▶ PAGE EXCERPT:
******

Friday, February 11, 2011

The Windup Girl: A Book Review...

Paolo Bacigalupi's novel has been given numerous awards by both SciFi groups and the mainstream media (named as the ninth best work of fiction for 2009 by Time magazine) but in truth is a much more limited work than that.

Bacigalupi's use of language and ability to draw the reader within a fictional world is remarkable.  Reading The Windup Girl you do feel as if you are living within a future Bangkok and the detail within the book is some of the best I've read.  The dirt, heat, grime, humidity, and fear are all palpable on every page. 

Bacigalupi's characters are complete and multi-faceted.  His plot lines are interwoven and extremely (perhaps too much so) similar to those found in the works of William Gibson while the pacing begins appropriately slow as the setting is created yet never drags on its way to an ending with a staccato of action.

Truth be told, the book reads like one of the best novels I've come across.  The problem lies in the fact that the basic premise of the novel is so flawed that one cannot take all the other thoughts, projections, analysis and creations seriously.

******

Data records:
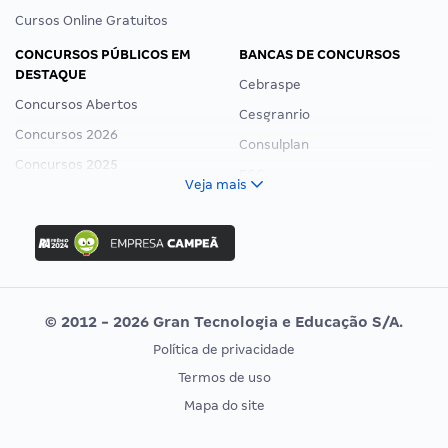
Cursos Online Gratuitos
CONCURSOS PÚBLICOS EM
BANCAS DE CONCURSOS
DESTAQUE
Cebraspe
Concursos Abertos
Cesgranrio
Concursos 2026
Consulplan
Concursos 2025
FCC
Veja mais
Concurso Nacional Unificado
FGV
Concurso Ibama
Idecan
Concurso MPU
Selecon
Editais publicados
Uniase
© 2012 - 2026 Gran Tecnologia e Educação S/A.
Vunesp
Política de privacidade
CONCURSOS POR PROFISSÃO
EXAME DE ORDEM
Termos de uso
Concursos Administrativos
OAB
Mapa do site
Concursos Educação
Prova OAB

******

▶ QUESTIONS:
A) Repeat everything in The Windup Girl review from "Paolo Bacigalupi's novel" down to "work than that.".
B) Proceed with The Windup Girl review, continuing it from the point where the text stops.
The records are separate material and are not part of The Windup Girl review.

▶ RESPONSES TO THE EXERCISE:
A)
Paolo Bacigalupi's novel has been given numerous awards by both SciFi groups and the mainstream media (named as the ninth best work of fiction for 2009 by Time magazine) but in truth is a much more limited work than that.

B)
Falling squarely into the "enviro-punk" genre of SciFi, Bacigalupi's world, some 200+ years from now (or thereabouts) is one in which the carbon fuel based world in which we currently reside (petrol cars, coal fired energy plants, and all forms of transportation/energy) has more or less collapsed.  Regardless of all the other things which Mr. Bacigalupi extrapolates upon from our current world (Genetically modified food companies dominating the world, continued rise of Muslim and Christian extremists, rising oceans, etc.) which may or may not be reasonable projections this singular assumption ruins the rest of the book.

I don't disagree with Mr. Bacigalupi that the very basic carbon based fuel world is doomed and already in decline.  Nor do I disagree with him on the fact that this change will result in a massive reshaping of the political and socioeconomic world.  My problem lies in the fact that in Bacigalupi's world, some 200 years from now, NOTHING has come to replace carbon fueled energy sources.  Not wind, not nuclear, not hydrogen, not wave, not geothermal, not something yet heard of.

Given the pace of change in the world, the already near term existence of not only pure electric transportation but hydrogen based fuel sources and the current state of countries that ALREADY power their societies via nuclear and other sources, does it seem likely that we will be returning to dirigibles, sailboats, sewage/garbage based methane for lights and bicycle driven computers?  No.  On its very face the proposition is laughable.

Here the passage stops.